Key Responsibilities
- Technical Leadership & Strategy: Lead the design, implementation, and optimization of reliability engineering solutions for mission-critical systems. Serve as a technical advisor to management and cross-functional teams, recommending best practices and innovative approaches. Influence technical decisions and contribute to the development of departmental or area strategy.
- Operational Excellence: Oversee incident response and root cause analysis for high-impact production issues, ensuring rapid resolution and long-term prevention. Develop and refine monitoring and observability frameworks to proactively identify and address reliability and performance issues across multiple services. Drive automation initiatives, creating sophisticated tools and processes to streamline operations and reduce manual intervention.

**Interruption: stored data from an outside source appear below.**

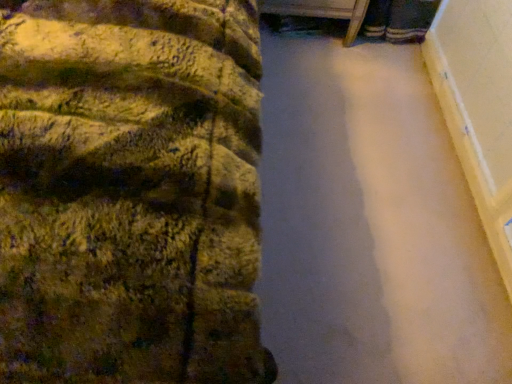
You are a GUI agent. You are given a task and a screenshot of the screen. Output one action in this format:
    pyautogui.click(x=<x>, y=<y>)
    Task: Click on the vacant area that is in front of wooden chair at upper center
    This screenshot has width=512, height=384.
    Given the screenshot: What is the action you would take?
    316,79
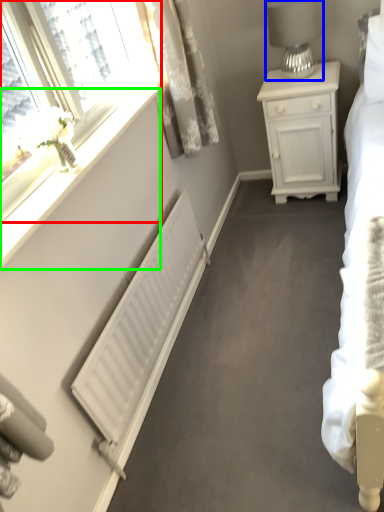
Question: Considering the real-world distances, which object is closest to window (highlighted by a red box)? table lamp (highlighted by a blue box) or window sill (highlighted by a green box).

Choices:
 (A) table lamp
 (B) window sill

Answer: (B)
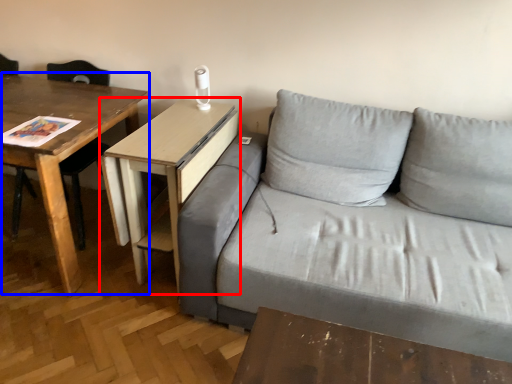
Question: Among these objects, which one is nearest to the camera, table (highlighted by a red box) or table (highlighted by a blue box)?

Choices:
 (A) table
 (B) table

Answer: (B)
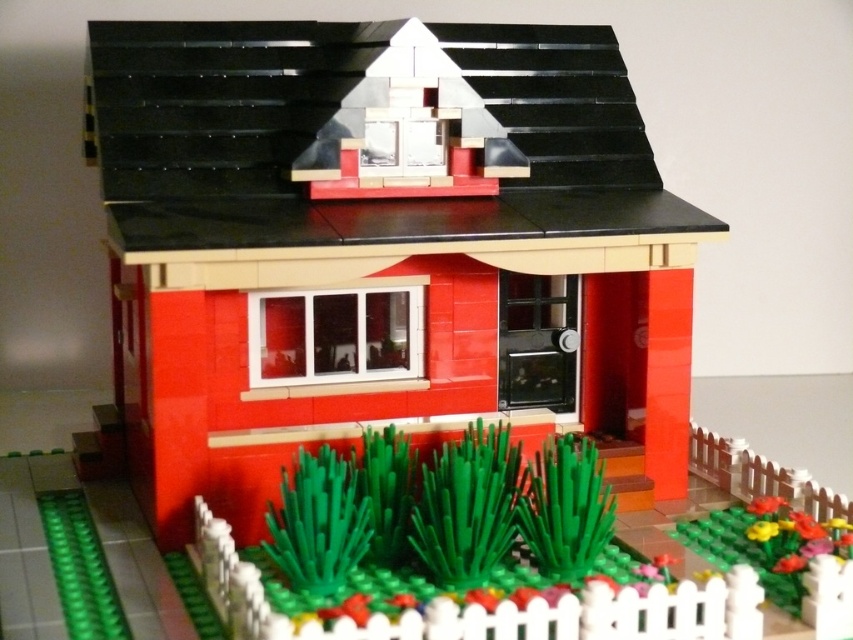
Question: Considering the relative positions of brick house at center and floral plastic flowers at lower right in the image provided, where is brick house at center located with respect to floral plastic flowers at lower right?

Choices:
 (A) right
 (B) left

Answer: (B)

Question: Is the position of brick house at center more distant than that of floral plastic flowers at lower right?

Choices:
 (A) yes
 (B) no

Answer: (A)

Question: Which point is closer to the camera?

Choices:
 (A) (173, 108)
 (B) (770, 525)

Answer: (B)

Question: Which object appears closest to the camera in this image?

Choices:
 (A) brick house at center
 (B) floral plastic flowers at lower right

Answer: (B)

Question: Can you confirm if brick house at center is positioned above floral plastic flowers at lower right?

Choices:
 (A) no
 (B) yes

Answer: (B)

- Project & Team Leadership: Lead complex projects and initiatives, often spanning multiple teams or departments, with notable risk and complexity. Mentor and provide guidance to junior engineers, fostering a culture of continuous improvement and technical excellence. Act as a resource for colleagues, sharing expertise and building consensus on difficult or sensitive topics.

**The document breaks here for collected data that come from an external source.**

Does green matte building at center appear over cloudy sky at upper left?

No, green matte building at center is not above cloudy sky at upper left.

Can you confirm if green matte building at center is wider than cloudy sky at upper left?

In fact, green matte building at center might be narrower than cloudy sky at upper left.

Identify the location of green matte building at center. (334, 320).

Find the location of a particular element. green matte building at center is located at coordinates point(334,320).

- Continuous Improvement & Innovation: Proactively identify and solve unique problems that have a broad impact on the business. Develop novel solutions and innovations in tools or processes to improve organizational performance. Contribute to the development of new products, processes, or services through applicable technology.
Competencies
- Expert-level knowledge of SRE concepts, operations, incident response, monitoring, and reliability.
- Demonstrated ability to solve complex technical problems and exercise judgment based on multiple sources of information.
- Recognized as an internal technical expert with broad knowledge across the field of specialization.
- Strong leadership skills; able to lead cross-functional projects and initiatives.
- Excellent communication and influence skills; able to explain complex ideas and persuade senior stakeholders.